The concept of the many particles acting together together big particle – sharing their quantum states – isn’t a latest one. We’ve achieved it and experimented with it for many years with clouds of single atoms in a state of matter called a Bose-Einstein condensate.
These are formed from atoms cooled to only a fraction above absolute zero temp. This causes them to sink to their lowest-energy state, moving extremely slowly in order that their energy differences disappear, leading them to overlap in quantum superposition.
The result’s a high-density cloud of atoms that acts like one ‘super atom‘ or matter wave.
Molecules, however, are made from multiple atoms bound together, and thus are lot more harder to tame during this way.
“Atoms are simple spherical objects, whereas molecules can vibrate, rotate, carry small magnets,” Chin explained. “Because molecules can do numerous various things , it makes them more useful, and at same time much harder to control.”
To create their molecular Bose-Einstein condensate, the team, led by physicist Zhendong Zhang from the University of Chicago, started with an atomic Bose-Einstein condensate, employing a gas of 60,000 cesium atoms.

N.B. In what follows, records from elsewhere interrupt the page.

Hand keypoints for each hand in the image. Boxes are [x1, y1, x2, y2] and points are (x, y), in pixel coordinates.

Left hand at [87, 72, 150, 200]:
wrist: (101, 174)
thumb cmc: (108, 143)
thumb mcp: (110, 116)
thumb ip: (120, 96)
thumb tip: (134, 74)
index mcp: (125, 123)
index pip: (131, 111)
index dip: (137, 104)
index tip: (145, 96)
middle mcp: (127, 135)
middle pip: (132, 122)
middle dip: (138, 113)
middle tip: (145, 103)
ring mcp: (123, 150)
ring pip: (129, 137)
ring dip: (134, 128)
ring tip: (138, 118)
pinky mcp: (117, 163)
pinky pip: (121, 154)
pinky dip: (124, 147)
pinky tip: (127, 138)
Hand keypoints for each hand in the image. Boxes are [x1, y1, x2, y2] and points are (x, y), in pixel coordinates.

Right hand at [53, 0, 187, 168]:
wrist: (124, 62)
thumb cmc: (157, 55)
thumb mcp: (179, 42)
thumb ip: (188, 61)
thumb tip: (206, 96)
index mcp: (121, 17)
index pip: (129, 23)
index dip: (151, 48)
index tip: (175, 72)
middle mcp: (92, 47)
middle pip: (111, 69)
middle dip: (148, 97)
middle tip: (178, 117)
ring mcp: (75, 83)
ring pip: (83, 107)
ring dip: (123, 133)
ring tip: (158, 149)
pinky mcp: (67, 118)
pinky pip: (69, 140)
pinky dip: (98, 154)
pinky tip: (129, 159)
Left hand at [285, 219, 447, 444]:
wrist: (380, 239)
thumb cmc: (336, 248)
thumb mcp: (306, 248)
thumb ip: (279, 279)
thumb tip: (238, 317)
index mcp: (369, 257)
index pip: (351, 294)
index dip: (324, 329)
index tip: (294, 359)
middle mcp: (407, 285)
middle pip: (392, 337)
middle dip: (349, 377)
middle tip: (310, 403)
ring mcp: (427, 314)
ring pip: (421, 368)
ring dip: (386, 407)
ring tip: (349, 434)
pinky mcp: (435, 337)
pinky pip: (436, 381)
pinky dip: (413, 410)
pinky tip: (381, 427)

Next, they cooled the condensate even further and ramped the magnetic flux in order that around 15% of the cesium atoms collided and bound together in pairs to make dicesium molecules. The unbound atoms were ejected from the trap, and a magnetic flux gradient was applied to levitate and constrain the remaining molecules during a two-dimensional configuration.
“Typically, molecules want to maneuver in all directions, and if you permit that, they’re much less stable,” Chin said. “We confined the molecules in order that they’re on a 2D surface and may only move in two directions.”
The resulting gas was made from molecules that the scientists found were all occupying an same quantum state, with same spins, orientation, and vibration.
We’re yet to explore what a molecular Bose-Einstein condensate can do – but this is often a big step therein direction, providing an empty canvas for future experiments.
Not only for the molecular condensate itself, either, except for the transition between atomic and molecular Bose-Einstein condensates. Exploring how this works will help scientists streamline the method , so we will develop condensates with other molecules which will be easier to take care of or more efficient for various technological applications.
“In normal way to think-about chemistry, you think that a few few atoms and molecules colliding and forming new molecule,” Chin said.
“But within the quantum regime, all molecules act together, in collective behavior. This opens an entire new thanks to explore how molecules can all react together to become new type of molecule.”